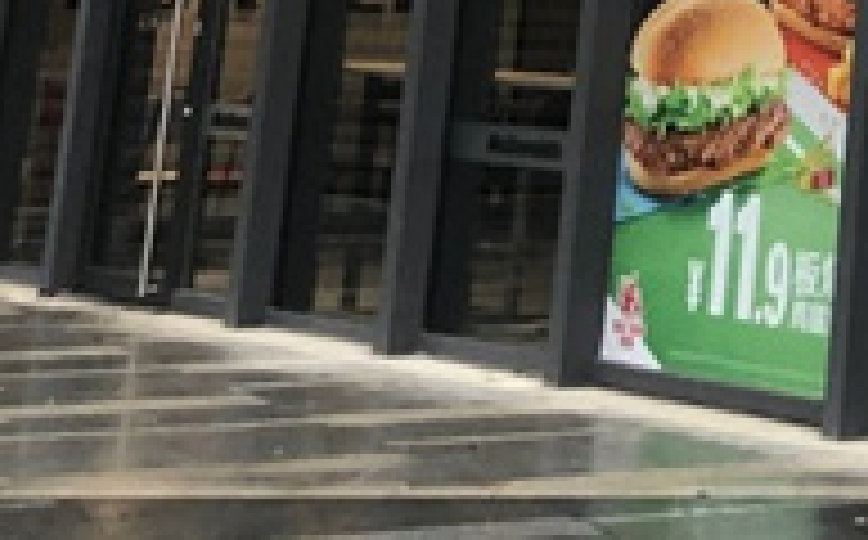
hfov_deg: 12.3
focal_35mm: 154
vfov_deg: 7.6
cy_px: -950
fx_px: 3638
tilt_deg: +13.3
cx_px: 1651
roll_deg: -1.5
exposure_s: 1/40
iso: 20
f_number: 1.8
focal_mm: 3.99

■ **Task item**: With the pictures excluded, the records are to be reproduced exactly.

■ **Written answer**:
hfov_deg: 12.3
focal_35mm: 154
vfov_deg: 7.6
cy_px: -950
fx_px: 3638
tilt_deg: +13.3
cx_px: 1651
roll_deg: -1.5
exposure_s: 1/40
iso: 20
f_number: 1.8
focal_mm: 3.99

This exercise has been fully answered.